■ TRAVAIL DEMANDÉ:
#1 Relevez tous les types d'écrits scientifiques énumérés entre parenthèses dans le texte fourni.
#2 Dans le texte fourni, reprenez tout le passage depuis « Peut-on entrer en » jusqu'à « petite expérience personnelle. », en substituant s'il vous plaît « modeste expérience personnelle » à « petite expérience personnelle ».
#3 Répondez aux questions suivantes d'après le texte fourni.
(a) Quel groupe de réflexion se demandait si l'on peut entrer en science sans visa ?
(b) Pour quel festival l'atelier a-t-il été monté ?
(c) Combien de rapporteurs ont examiné l'article ?

■ TEXTE FOURNI:
Peut-on entrer en science sans visa ? se demandait récemment le groupe de réflexion TRACES à  l'Ecole normale supérieure. Questions qui ne trouvât pas de réponse définitive ce soir-là  et sur laquelle j'aimerais me pencher à  la lumière d'une petite expérience personnelle.

Récemment, Béné et moi avons monté un atelier pour le festival Paris-Montagne, montrant à  un jeune public la science en train de se faire, par le biais de l'écrit scientifique (de la demande de financement à  l'article scientifique en passant par le brevet et le cahier de laboratoire). L'atelier s'est suffisamment bien passé, a suffisamment été bien reçu par les professionnels (nous l'avons refait à  leur demande dans une bibliothèque municipale de la région parisienne) et nous a paru suffisamment digne d'intérêt pour que nous souhaitions en laisser une trace, à  destination des professionnels. Dans notre naïveté, nous avons cru qu'un article soumis à  une revue français de didactique des sciences, dans une rubrique spécialement conçue pour donner la parole aux acteurs du terrain, passerait comme une lettre à  la poste. Mais nous ne connaissions pas suffisamment les auteurs clés du domaine (malgré un travail préalable de bibliographie, quand même !), nous ne nous rattachions pas suffisamment à  un courant de pensée et nous n'explicitions pas assez les présupposés cognitifs de notre petit atelier : article rejeté par les rapporteurs (trois rapporteurs, un très favorable, un très défavorable, un nuancé). Certes nous avons nos chances si l'article est retravaillé et resoumis, mais ça n'ira pas sans des heures de travail pour bétonner l'article au niveau théorique, quand celui-ci se voulait une proposition d'ordre pratique.

■ DONNÉES ENREGISTRÉES:
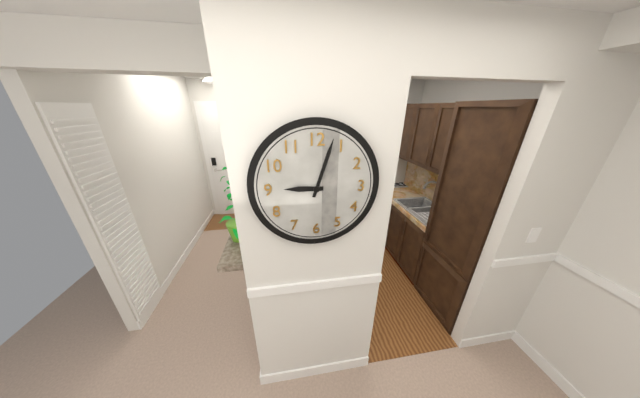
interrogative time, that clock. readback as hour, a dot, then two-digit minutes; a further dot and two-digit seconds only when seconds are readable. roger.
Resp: 9.03
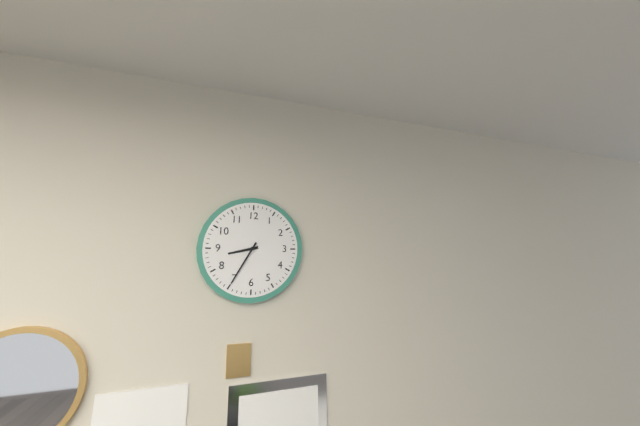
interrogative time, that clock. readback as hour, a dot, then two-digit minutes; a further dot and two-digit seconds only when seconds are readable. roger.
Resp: 8.35
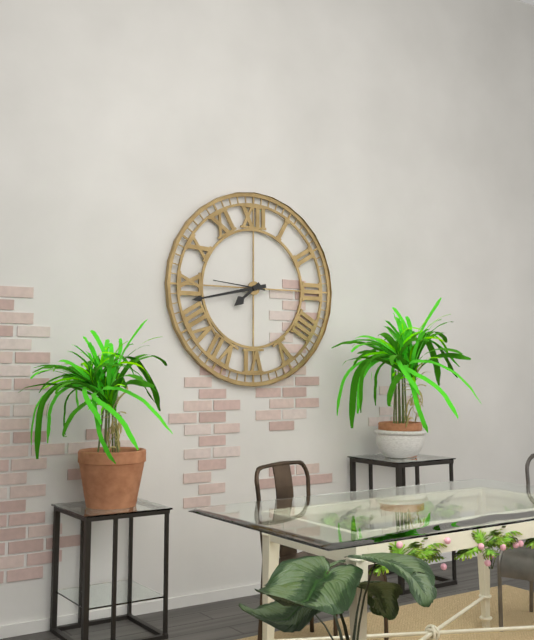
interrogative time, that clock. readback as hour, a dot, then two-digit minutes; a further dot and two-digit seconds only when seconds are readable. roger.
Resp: 7.43.46
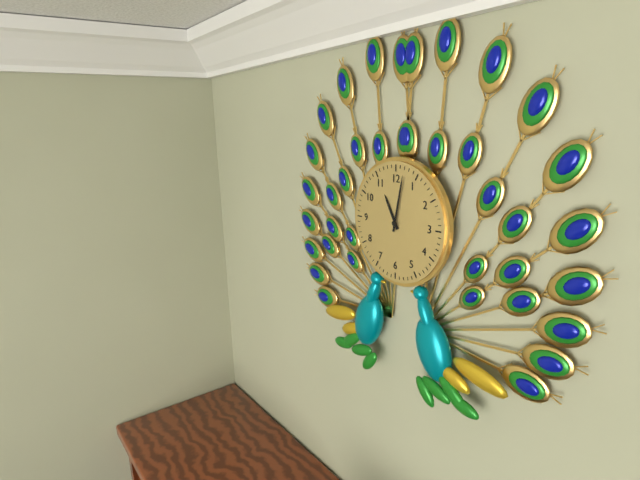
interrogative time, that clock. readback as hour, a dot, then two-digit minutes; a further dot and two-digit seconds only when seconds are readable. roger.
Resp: 11.02
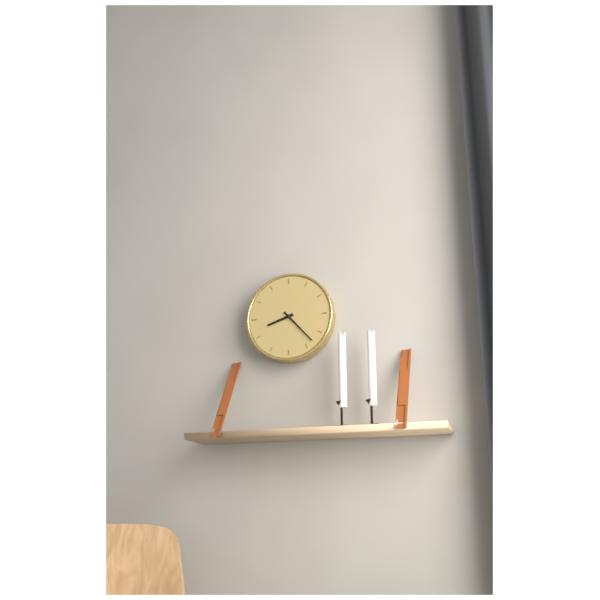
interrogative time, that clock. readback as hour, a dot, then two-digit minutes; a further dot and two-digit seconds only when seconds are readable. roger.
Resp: 8.23
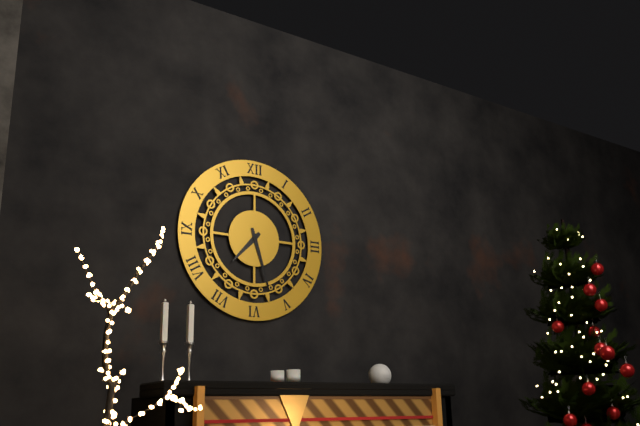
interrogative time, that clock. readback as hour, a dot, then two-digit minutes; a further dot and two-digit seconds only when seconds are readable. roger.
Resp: 7.27
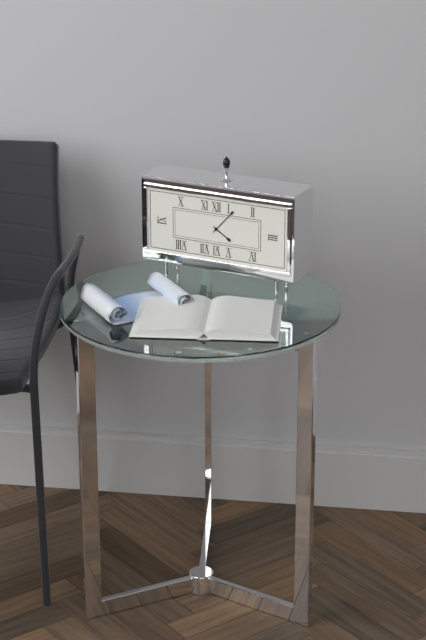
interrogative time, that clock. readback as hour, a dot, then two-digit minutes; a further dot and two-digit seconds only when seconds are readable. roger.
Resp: 4.07
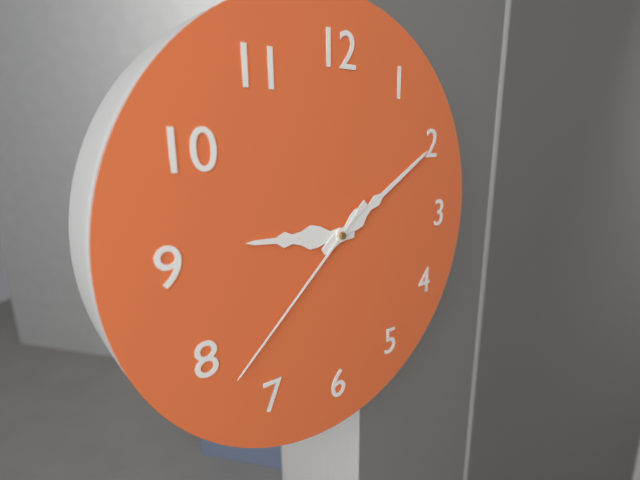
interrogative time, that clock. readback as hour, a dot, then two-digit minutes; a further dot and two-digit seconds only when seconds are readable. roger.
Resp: 9.10.38
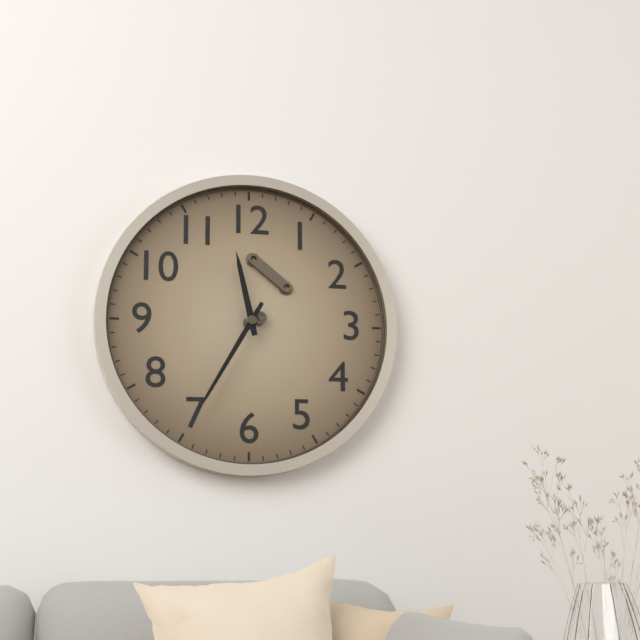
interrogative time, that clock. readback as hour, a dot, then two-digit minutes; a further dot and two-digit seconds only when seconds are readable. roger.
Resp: 11.35
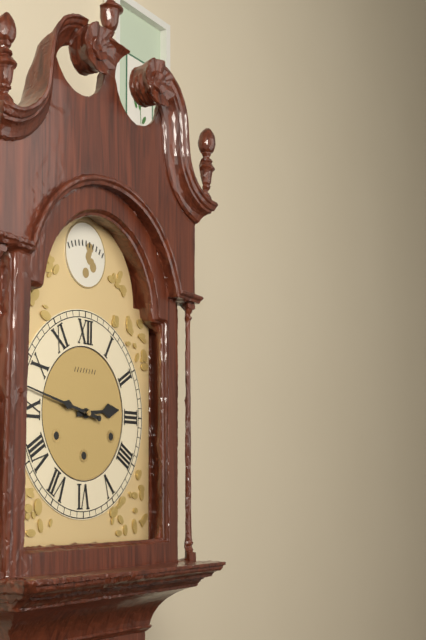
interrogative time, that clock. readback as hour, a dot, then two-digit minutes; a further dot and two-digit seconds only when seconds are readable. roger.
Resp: 2.47
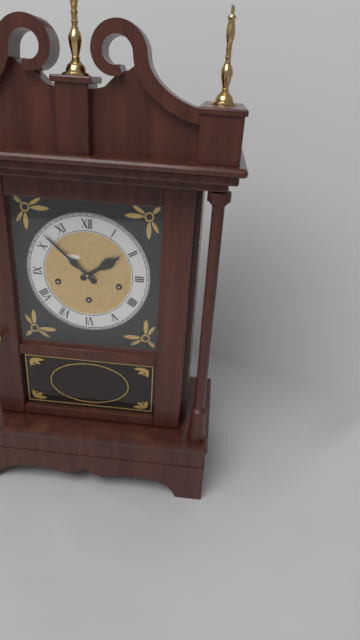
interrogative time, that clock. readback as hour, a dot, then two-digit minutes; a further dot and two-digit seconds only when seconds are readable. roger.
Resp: 1.52
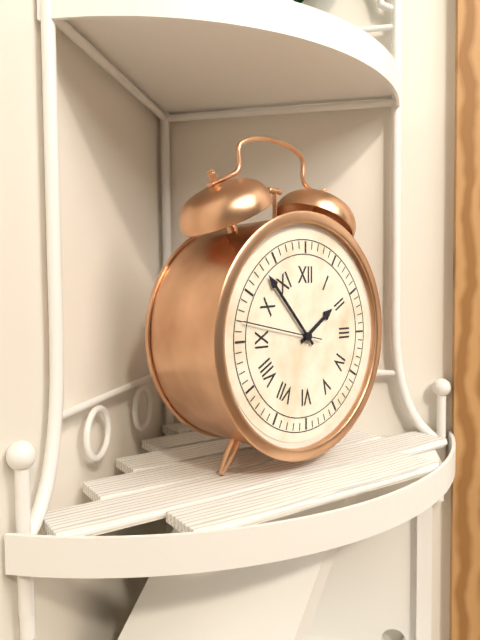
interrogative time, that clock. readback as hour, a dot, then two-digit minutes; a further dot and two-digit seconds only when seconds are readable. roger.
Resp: 1.53.47
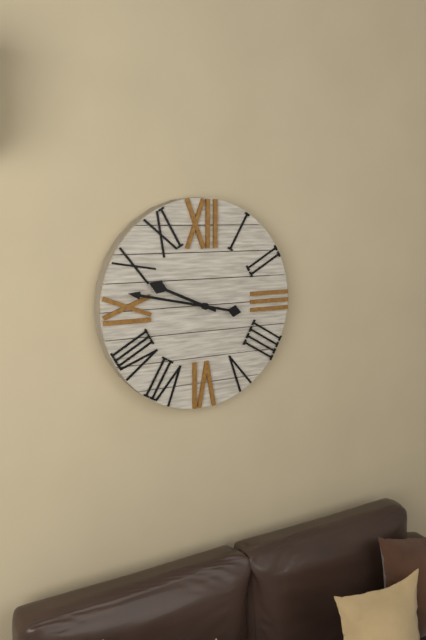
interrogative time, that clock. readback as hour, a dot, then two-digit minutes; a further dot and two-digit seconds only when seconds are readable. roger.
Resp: 9.47
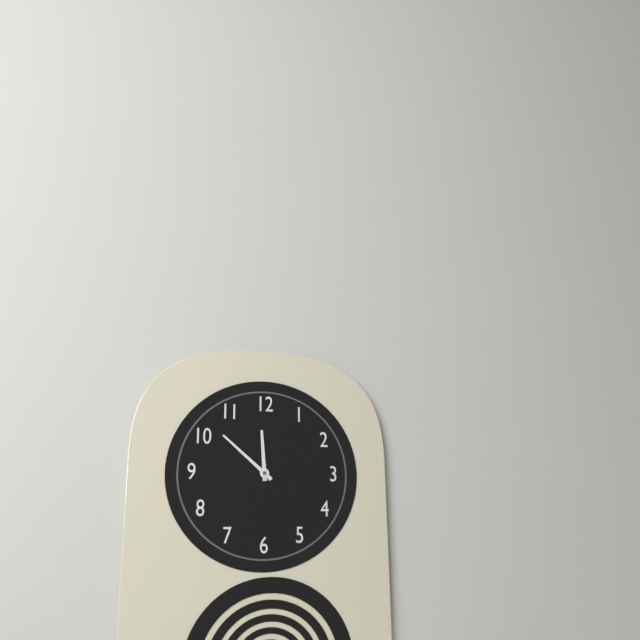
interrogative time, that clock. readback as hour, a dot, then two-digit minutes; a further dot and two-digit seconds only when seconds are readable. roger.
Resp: 11.52
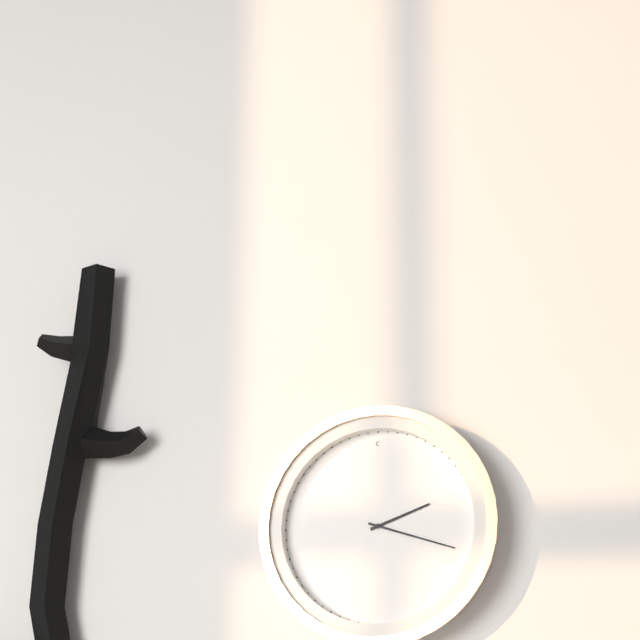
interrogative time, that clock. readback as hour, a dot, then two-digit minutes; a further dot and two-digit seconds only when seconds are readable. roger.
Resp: 2.18
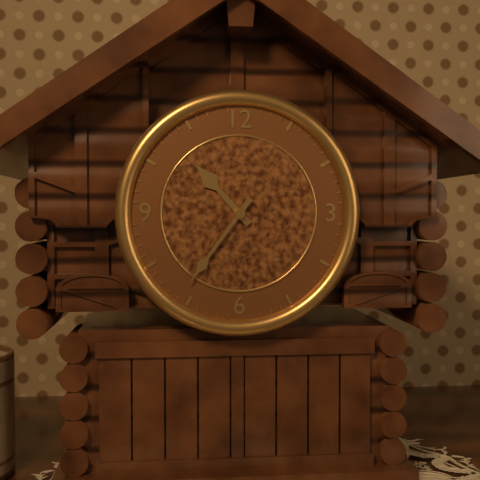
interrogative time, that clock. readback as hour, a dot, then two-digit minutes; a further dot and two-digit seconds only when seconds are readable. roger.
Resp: 10.36
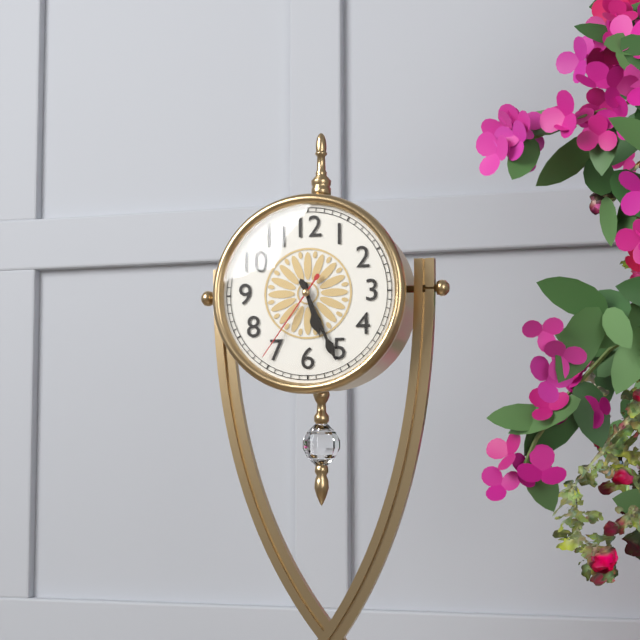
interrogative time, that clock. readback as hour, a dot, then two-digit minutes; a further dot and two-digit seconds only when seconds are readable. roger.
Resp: 5.26.36
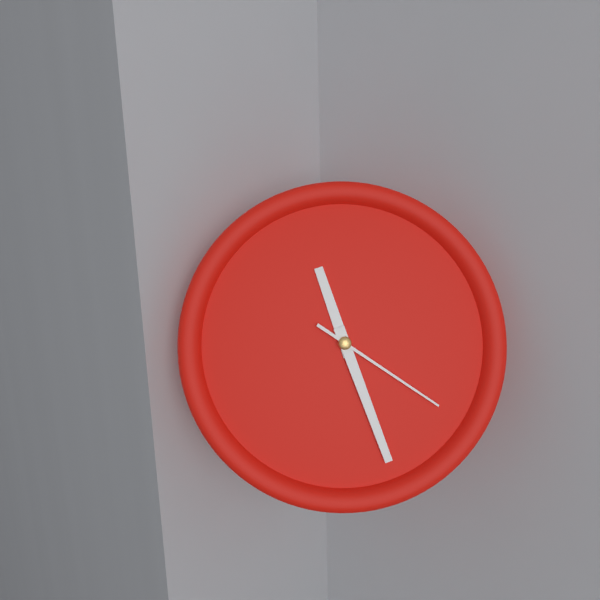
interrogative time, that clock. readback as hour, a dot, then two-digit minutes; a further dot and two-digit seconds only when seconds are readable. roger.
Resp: 11.27.21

■ CORRIGÉ DES TÂCHES:
#1 La demande de financement, l'article scientifique, le brevet et le cahier de laboratoire.

#2
Peut-on entrer en science sans visa ? se demandait récemment le groupe de réflexion TRACES à  l'Ecole normale supérieure. Questions qui ne trouvât pas de réponse définitive ce soir-là  et sur laquelle j'aimerais me pencher à  la lumière d'une modeste expérience personnelle.

#3
(a) Le groupe de réflexion TRACES, à l'École normale supérieure.
(b) Le festival Paris-Montagne.
(c) Trois rapporteurs : un très favorable, un très défavorable et un nuancé.